どちらのものかわからない鼻から抜けた甘い声がミリアンの身体を震わせた。

こぼれないように互いの唇を密着させ、ミリアンはゆっくりと薬をレイに流し込んだ。

「っ……」

ごくりと喉を鳴らしてレイの喉仏が上下する。

その頬は確かにまだ熱っぽかった。密着した部分から熱い彼の体温が伝わってくる。その唇は薄く、けれど媚薬のように絡め捕られて身体の芯が今にも疼きそうになってしまう。

これは甘い口づけなんかではない。ただの口移しという行為だ。ミリアンは自分にそう言い聞かせて唇を離そうとした。しかし。

「ふぁ……っ」

後頭部にレイの大きな手が回り、離した唇が半ば強引に引き戻されて再び唇が重なり合う。
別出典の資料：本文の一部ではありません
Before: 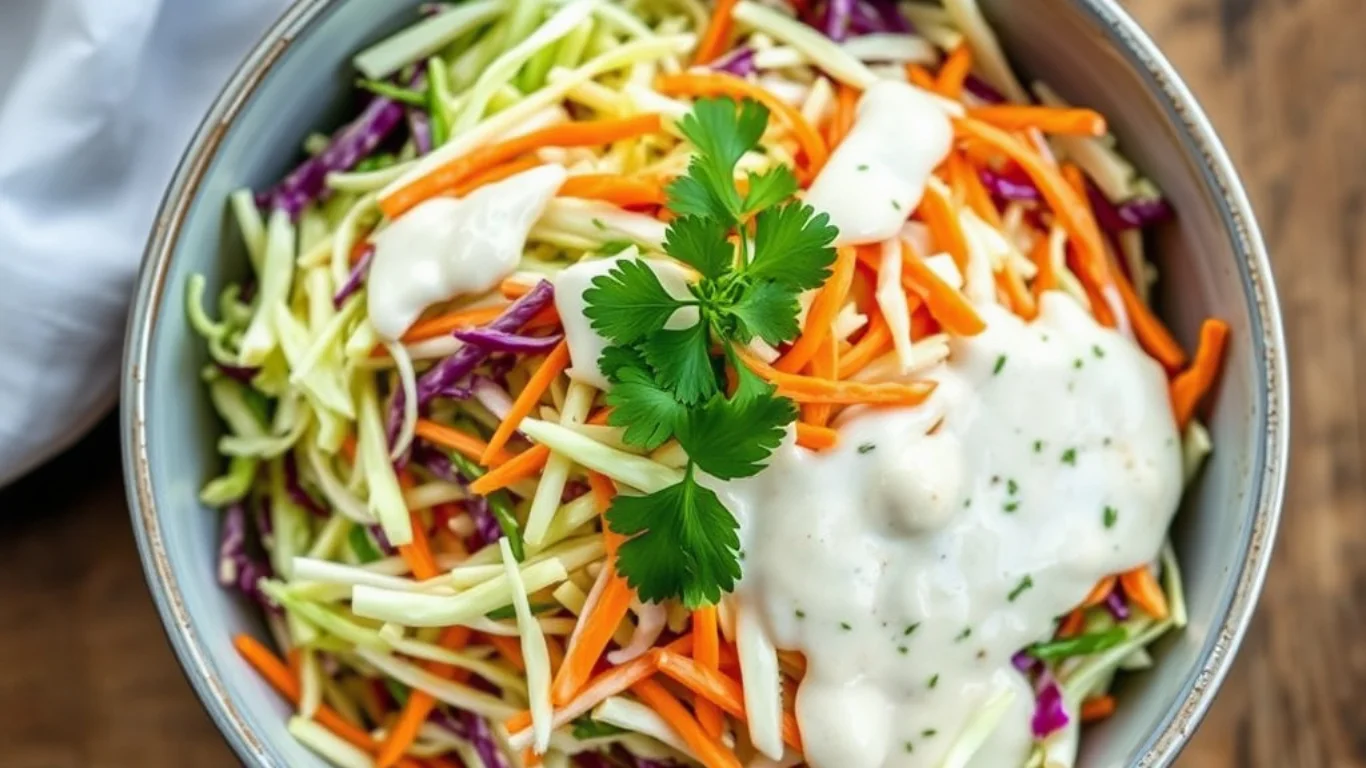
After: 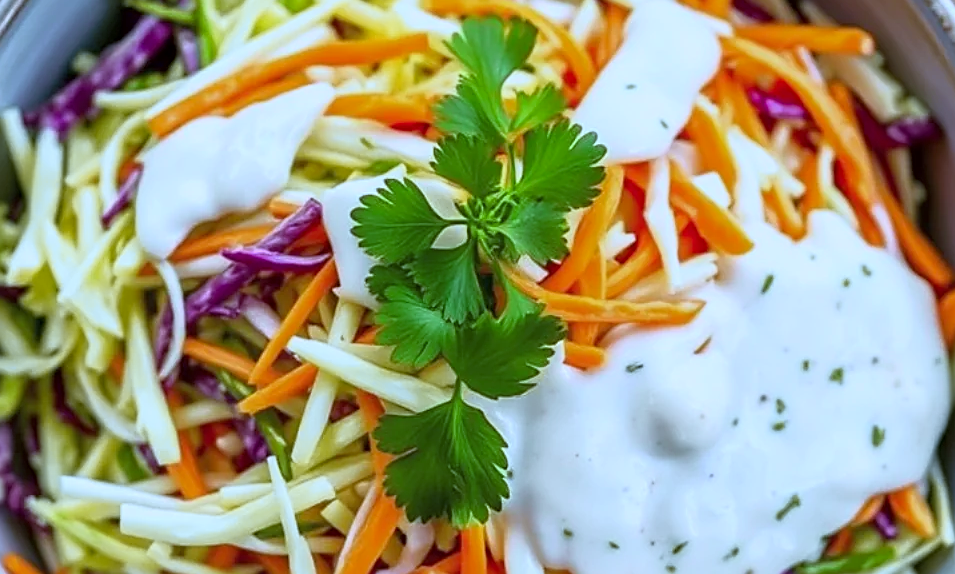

その唇は顎を這い、喉元でしっとりした吐息を感じるとミリアンの火傷の痕まで到達した。

「ッ――ひあ……」

首筋に焼けるような熱い感触がして、上ずった声が出て背筋をしならせた。

「まだ痛むのか? この痕」

誰にも見せたくない、触れられたくない場所にレイの舌がゆっくりと湿り気を帯びて火傷の痕を刺激してくる。くすぐったいようなむず痒さに、ミリアンはもう一度短く声を漏らした。